Start of Input for this task
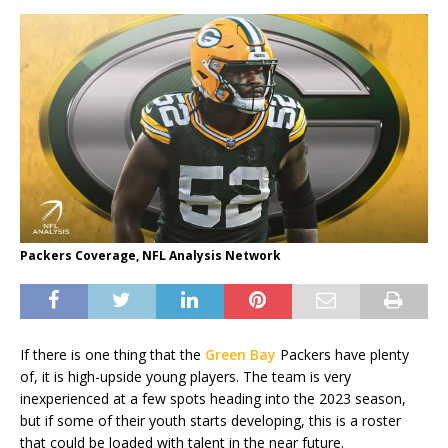
Packers Coverage, NFL Analysis Network
If there is one thing that the
Green Bay
Packers have plenty
of, it is high-upside young players. The team is very
inexperienced at a few spots heading into the 2023 season,
but if some of their youth starts developing, this is a roster
that could be loaded with talent in the near future.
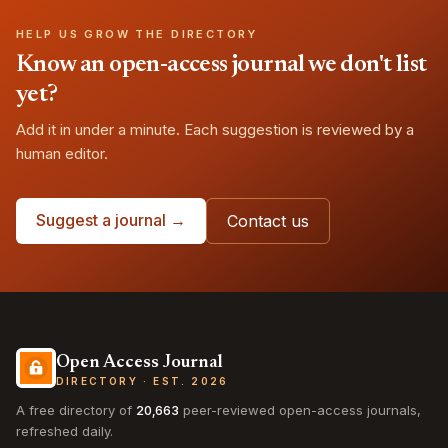
HELP US GROW THE DIRECTORY
Know an open-access journal we don't list
yet?
Add it in under a minute. Each suggestion is reviewed by a
human editor.
Suggest a journal →
Contact us
Open Access Journal
DIRECTORY · EST. 2026
A free directory of
20,663
peer-reviewed open-access journals,
refreshed daily.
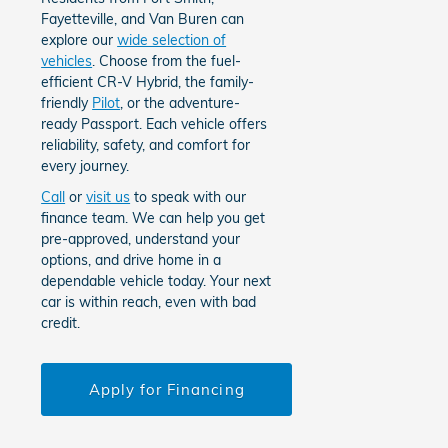
Fayetteville, and Van Buren can
explore our
wide selection of
vehicles
. Choose from the fuel-
efficient CR-V Hybrid, the family-
friendly
Pilot
, or the adventure-
ready Passport. Each vehicle offers
reliability, safety, and comfort for
every journey.
Call
or
visit us
to speak with our
finance team. We can help you get
pre-approved, understand your
options, and drive home in a
dependable vehicle today. Your next
car is within reach, even with bad
credit.
Apply for Financing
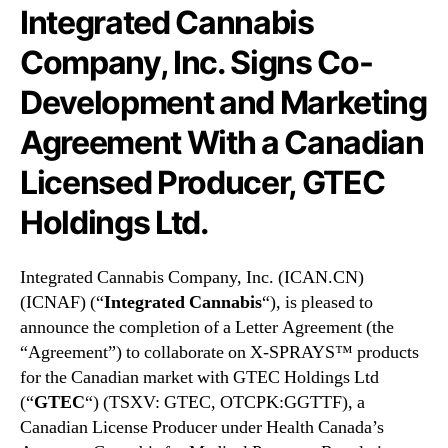
N
n
Integrated Cannabis
e
a
w
b
Company, Inc. Signs Co-
s
i
Development and Marketing
.
s
R
C
Agreement With a Canadian
o
o
o
m
Licensed Producer, GTEC
t
p
s
a
Holdings Ltd.
o
n
f
y
a
,
Integrated Cannabis Company, Inc. (ICAN.CN)
B
I
(ICNAF) (“
Integrated Cannabis
“), is pleased to
u
n
announce the completion of a Letter Agreement (the
d
c
“Agreement”) to collaborate on X-SPRAYS™ products
d
.
for the Canadian market with GTEC Holdings Ltd
i
(
(“
GTEC
“) (TSXV: GTEC, OTCPK:GGTTF), a
n
I
g
C
Canadian License Producer under Health Canada’s
I
N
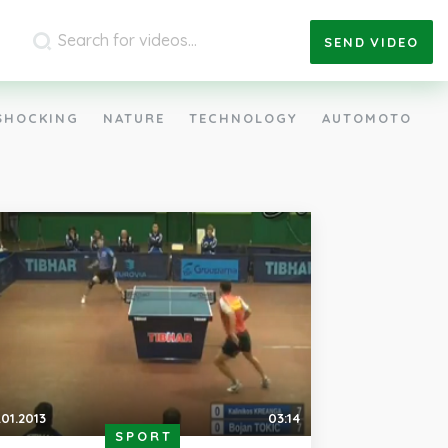
SEND
VIDEO
SHOCKING
NATURE
TECHNOLOGY
AUTOMOTO
.01.2013
03:14
SPORT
End of Input for this task
## Exercise:
Looking at the records above, work out how many lines include the string "Holdings". Give the number and nothing else.

## Reply to the exercise:
2